▸ GIVEN EXERCISE:
Return each line of the records below unchanged, from the first to the last.

----- ENTRIES SHOWN -----

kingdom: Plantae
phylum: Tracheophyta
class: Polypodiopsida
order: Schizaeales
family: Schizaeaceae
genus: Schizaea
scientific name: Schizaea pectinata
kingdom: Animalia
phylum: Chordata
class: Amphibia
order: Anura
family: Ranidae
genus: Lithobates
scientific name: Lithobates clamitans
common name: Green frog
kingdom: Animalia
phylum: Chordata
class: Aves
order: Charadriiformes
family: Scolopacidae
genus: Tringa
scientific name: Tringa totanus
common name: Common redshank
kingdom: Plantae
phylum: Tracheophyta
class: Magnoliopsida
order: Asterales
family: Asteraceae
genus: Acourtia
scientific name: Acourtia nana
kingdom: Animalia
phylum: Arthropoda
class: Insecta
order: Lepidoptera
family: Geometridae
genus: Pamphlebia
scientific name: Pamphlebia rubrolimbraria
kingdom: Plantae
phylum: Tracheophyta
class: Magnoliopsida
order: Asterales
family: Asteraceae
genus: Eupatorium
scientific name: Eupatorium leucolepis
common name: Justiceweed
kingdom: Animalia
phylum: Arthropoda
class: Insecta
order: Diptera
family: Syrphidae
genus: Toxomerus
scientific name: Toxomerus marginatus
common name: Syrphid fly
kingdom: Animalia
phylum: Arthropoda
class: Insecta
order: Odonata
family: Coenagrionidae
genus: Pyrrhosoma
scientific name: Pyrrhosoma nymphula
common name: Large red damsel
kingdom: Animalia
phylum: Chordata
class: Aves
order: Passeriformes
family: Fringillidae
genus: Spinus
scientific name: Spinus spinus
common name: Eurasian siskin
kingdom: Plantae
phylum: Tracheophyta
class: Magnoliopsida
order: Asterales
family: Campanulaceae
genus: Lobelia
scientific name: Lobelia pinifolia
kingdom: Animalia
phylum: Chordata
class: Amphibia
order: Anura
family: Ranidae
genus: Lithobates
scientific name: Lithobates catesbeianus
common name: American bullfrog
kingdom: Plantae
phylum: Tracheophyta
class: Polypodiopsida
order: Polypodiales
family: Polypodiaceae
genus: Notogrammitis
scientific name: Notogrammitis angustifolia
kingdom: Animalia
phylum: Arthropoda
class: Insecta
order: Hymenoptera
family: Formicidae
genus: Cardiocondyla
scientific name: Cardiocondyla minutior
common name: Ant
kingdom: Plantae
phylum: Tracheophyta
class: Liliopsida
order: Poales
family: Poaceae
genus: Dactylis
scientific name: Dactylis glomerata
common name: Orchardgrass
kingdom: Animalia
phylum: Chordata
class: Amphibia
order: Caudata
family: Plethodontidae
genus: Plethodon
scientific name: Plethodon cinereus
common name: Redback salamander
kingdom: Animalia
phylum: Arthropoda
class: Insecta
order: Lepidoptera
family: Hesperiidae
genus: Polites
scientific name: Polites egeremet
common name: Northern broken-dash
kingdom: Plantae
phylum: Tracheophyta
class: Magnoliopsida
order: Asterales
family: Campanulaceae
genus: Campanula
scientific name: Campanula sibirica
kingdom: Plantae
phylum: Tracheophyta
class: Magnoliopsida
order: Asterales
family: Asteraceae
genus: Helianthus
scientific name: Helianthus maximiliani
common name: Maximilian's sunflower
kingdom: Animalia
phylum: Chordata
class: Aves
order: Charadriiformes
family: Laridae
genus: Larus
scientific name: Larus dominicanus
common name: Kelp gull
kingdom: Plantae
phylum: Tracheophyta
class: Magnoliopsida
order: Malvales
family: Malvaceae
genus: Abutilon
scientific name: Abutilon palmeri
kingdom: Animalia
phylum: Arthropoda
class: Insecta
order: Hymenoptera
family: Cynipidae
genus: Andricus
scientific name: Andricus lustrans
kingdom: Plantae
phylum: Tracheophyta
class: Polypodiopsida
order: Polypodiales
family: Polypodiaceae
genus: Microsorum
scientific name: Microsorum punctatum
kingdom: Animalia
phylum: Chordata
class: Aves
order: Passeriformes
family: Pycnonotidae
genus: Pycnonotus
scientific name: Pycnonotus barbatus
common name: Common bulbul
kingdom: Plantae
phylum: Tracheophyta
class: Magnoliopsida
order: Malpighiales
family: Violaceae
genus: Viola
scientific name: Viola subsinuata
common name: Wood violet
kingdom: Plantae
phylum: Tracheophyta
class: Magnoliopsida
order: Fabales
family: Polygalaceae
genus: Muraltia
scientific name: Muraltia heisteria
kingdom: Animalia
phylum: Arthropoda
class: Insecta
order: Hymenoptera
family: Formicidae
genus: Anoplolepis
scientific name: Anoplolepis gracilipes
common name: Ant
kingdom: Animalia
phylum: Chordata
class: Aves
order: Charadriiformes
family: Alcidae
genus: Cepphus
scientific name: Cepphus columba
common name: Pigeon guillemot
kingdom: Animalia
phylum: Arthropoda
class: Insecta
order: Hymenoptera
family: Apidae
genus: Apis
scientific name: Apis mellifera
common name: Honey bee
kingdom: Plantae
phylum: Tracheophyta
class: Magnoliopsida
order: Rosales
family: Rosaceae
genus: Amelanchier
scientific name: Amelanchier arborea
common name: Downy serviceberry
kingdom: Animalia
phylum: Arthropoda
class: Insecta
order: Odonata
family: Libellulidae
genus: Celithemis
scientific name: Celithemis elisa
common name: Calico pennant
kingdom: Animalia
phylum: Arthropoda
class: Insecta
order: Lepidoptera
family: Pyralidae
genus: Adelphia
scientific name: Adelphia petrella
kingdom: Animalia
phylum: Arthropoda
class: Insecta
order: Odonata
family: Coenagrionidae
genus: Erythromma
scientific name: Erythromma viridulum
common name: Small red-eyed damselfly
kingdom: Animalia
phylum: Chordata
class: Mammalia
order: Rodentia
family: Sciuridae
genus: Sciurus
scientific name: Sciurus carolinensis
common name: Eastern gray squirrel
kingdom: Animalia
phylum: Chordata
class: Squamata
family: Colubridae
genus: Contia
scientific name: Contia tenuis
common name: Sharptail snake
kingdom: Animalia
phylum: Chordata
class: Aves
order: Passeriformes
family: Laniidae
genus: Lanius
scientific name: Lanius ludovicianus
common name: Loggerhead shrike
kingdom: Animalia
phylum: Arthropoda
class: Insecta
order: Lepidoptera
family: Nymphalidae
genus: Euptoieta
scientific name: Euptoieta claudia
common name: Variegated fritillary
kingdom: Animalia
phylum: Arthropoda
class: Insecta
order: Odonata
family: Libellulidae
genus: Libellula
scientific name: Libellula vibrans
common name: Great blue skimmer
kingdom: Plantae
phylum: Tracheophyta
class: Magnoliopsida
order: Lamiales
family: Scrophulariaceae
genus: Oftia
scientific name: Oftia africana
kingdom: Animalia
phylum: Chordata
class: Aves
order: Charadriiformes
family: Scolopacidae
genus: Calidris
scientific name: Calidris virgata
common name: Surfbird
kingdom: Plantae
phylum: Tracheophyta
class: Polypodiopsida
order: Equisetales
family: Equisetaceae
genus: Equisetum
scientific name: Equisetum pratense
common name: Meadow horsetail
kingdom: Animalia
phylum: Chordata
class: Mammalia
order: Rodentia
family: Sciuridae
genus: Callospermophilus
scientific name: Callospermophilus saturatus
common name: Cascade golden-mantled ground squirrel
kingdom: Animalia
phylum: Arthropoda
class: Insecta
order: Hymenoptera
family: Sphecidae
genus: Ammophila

-----

▸ ANSWER:
kingdom: Plantae
phylum: Tracheophyta
class: Polypodiopsida
order: Schizaeales
family: Schizaeaceae
genus: Schizaea
scientific name: Schizaea pectinata
kingdom: Animalia
phylum: Chordata
class: Amphibia
order: Anura
family: Ranidae
genus: Lithobates
scientific name: Lithobates clamitans
common name: Green frog
kingdom: Animalia
phylum: Chordata
class: Aves
order: Charadriiformes
family: Scolopacidae
genus: Tringa
scientific name: Tringa totanus
common name: Common redshank
kingdom: Plantae
phylum: Tracheophyta
class: Magnoliopsida
order: Asterales
family: Asteraceae
genus: Acourtia
scientific name: Acourtia nana
kingdom: Animalia
phylum: Arthropoda
class: Insecta
order: Lepidoptera
family: Geometridae
genus: Pamphlebia
scientific name: Pamphlebia rubrolimbraria
kingdom: Plantae
phylum: Tracheophyta
class: Magnoliopsida
order: Asterales
family: Asteraceae
genus: Eupatorium
scientific name: Eupatorium leucolepis
common name: Justiceweed
kingdom: Animalia
phylum: Arthropoda
class: Insecta
order: Diptera
family: Syrphidae
genus: Toxomerus
scientific name: Toxomerus marginatus
common name: Syrphid fly
kingdom: Animalia
phylum: Arthropoda
class: Insecta
order: Odonata
family: Coenagrionidae
genus: Pyrrhosoma
scientific name: Pyrrhosoma nymphula
common name: Large red damsel
kingdom: Animalia
phylum: Chordata
class: Aves
order: Passeriformes
family: Fringillidae
genus: Spinus
scientific name: Spinus spinus
common name: Eurasian siskin
kingdom: Plantae
phylum: Tracheophyta
class: Magnoliopsida
order: Asterales
family: Campanulaceae
genus: Lobelia
scientific name: Lobelia pinifolia
kingdom: Animalia
phylum: Chordata
class: Amphibia
order: Anura
family: Ranidae
genus: Lithobates
scientific name: Lithobates catesbeianus
common name: American bullfrog
kingdom: Plantae
phylum: Tracheophyta
class: Polypodiopsida
order: Polypodiales
family: Polypodiaceae
genus: Notogrammitis
scientific name: Notogrammitis angustifolia
kingdom: Animalia
phylum: Arthropoda
class: Insecta
order: Hymenoptera
family: Formicidae
genus: Cardiocondyla
scientific name: Cardiocondyla minutior
common name: Ant
kingdom: Plantae
phylum: Tracheophyta
class: Liliopsida
order: Poales
family: Poaceae
genus: Dactylis
scientific name: Dactylis glomerata
common name: Orchardgrass
kingdom: Animalia
phylum: Chordata
class: Amphibia
order: Caudata
family: Plethodontidae
genus: Plethodon
scientific name: Plethodon cinereus
common name: Redback salamander
kingdom: Animalia
phylum: Arthropoda
class: Insecta
order: Lepidoptera
family: Hesperiidae
genus: Polites
scientific name: Polites egeremet
common name: Northern broken-dash
kingdom: Plantae
phylum: Tracheophyta
class: Magnoliopsida
order: Asterales
family: Campanulaceae
genus: Campanula
scientific name: Campanula sibirica
kingdom: Plantae
phylum: Tracheophyta
class: Magnoliopsida
order: Asterales
family: Asteraceae
genus: Helianthus
scientific name: Helianthus maximiliani
common name: Maximilian's sunflower
kingdom: Animalia
phylum: Chordata
class: Aves
order: Charadriiformes
family: Laridae
genus: Larus
scientific name: Larus dominicanus
common name: Kelp gull
kingdom: Plantae
phylum: Tracheophyta
class: Magnoliopsida
order: Malvales
family: Malvaceae
genus: Abutilon
scientific name: Abutilon palmeri
kingdom: Animalia
phylum: Arthropoda
class: Insecta
order: Hymenoptera
family: Cynipidae
genus: Andricus
scientific name: Andricus lustrans
kingdom: Plantae
phylum: Tracheophyta
class: Polypodiopsida
order: Polypodiales
family: Polypodiaceae
genus: Microsorum
scientific name: Microsorum punctatum
kingdom: Animalia
phylum: Chordata
class: Aves
order: Passeriformes
family: Pycnonotidae
genus: Pycnonotus
scientific name: Pycnonotus barbatus
common name: Common bulbul
kingdom: Plantae
phylum: Tracheophyta
class: Magnoliopsida
order: Malpighiales
family: Violaceae
genus: Viola
scientific name: Viola subsinuata
common name: Wood violet
kingdom: Plantae
phylum: Tracheophyta
class: Magnoliopsida
order: Fabales
family: Polygalaceae
genus: Muraltia
scientific name: Muraltia heisteria
kingdom: Animalia
phylum: Arthropoda
class: Insecta
order: Hymenoptera
family: Formicidae
genus: Anoplolepis
scientific name: Anoplolepis gracilipes
common name: Ant
kingdom: Animalia
phylum: Chordata
class: Aves
order: Charadriiformes
family: Alcidae
genus: Cepphus
scientific name: Cepphus columba
common name: Pigeon guillemot
kingdom: Animalia
phylum: Arthropoda
class: Insecta
order: Hymenoptera
family: Apidae
genus: Apis
scientific name: Apis mellifera
common name: Honey bee
kingdom: Plantae
phylum: Tracheophyta
class: Magnoliopsida
order: Rosales
family: Rosaceae
genus: Amelanchier
scientific name: Amelanchier arborea
common name: Downy serviceberry
kingdom: Animalia
phylum: Arthropoda
class: Insecta
order: Odonata
family: Libellulidae
genus: Celithemis
scientific name: Celithemis elisa
common name: Calico pennant
kingdom: Animalia
phylum: Arthropoda
class: Insecta
order: Lepidoptera
family: Pyralidae
genus: Adelphia
scientific name: Adelphia petrella
kingdom: Animalia
phylum: Arthropoda
class: Insecta
order: Odonata
family: Coenagrionidae
genus: Erythromma
scientific name: Erythromma viridulum
common name: Small red-eyed damselfly
kingdom: Animalia
phylum: Chordata
class: Mammalia
order: Rodentia
family: Sciuridae
genus: Sciurus
scientific name: Sciurus carolinensis
common name: Eastern gray squirrel
kingdom: Animalia
phylum: Chordata
class: Squamata
family: Colubridae
genus: Contia
scientific name: Contia tenuis
common name: Sharptail snake
kingdom: Animalia
phylum: Chordata
class: Aves
order: Passeriformes
family: Laniidae
genus: Lanius
scientific name: Lanius ludovicianus
common name: Loggerhead shrike
kingdom: Animalia
phylum: Arthropoda
class: Insecta
order: Lepidoptera
family: Nymphalidae
genus: Euptoieta
scientific name: Euptoieta claudia
common name: Variegated fritillary
kingdom: Animalia
phylum: Arthropoda
class: Insecta
order: Odonata
family: Libellulidae
genus: Libellula
scientific name: Libellula vibrans
common name: Great blue skimmer
kingdom: Plantae
phylum: Tracheophyta
class: Magnoliopsida
order: Lamiales
family: Scrophulariaceae
genus: Oftia
scientific name: Oftia africana
kingdom: Animalia
phylum: Chordata
class: Aves
order: Charadriiformes
family: Scolopacidae
genus: Calidris
scientific name: Calidris virgata
common name: Surfbird
kingdom: Plantae
phylum: Tracheophyta
class: Polypodiopsida
order: Equisetales
family: Equisetaceae
genus: Equisetum
scientific name: Equisetum pratense
common name: Meadow horsetail
kingdom: Animalia
phylum: Chordata
class: Mammalia
order: Rodentia
family: Sciuridae
genus: Callospermophilus
scientific name: Callospermophilus saturatus
common name: Cascade golden-mantled ground squirrel
kingdom: Animalia
phylum: Arthropoda
class: Insecta
order: Hymenoptera
family: Sphecidae
genus: Ammophila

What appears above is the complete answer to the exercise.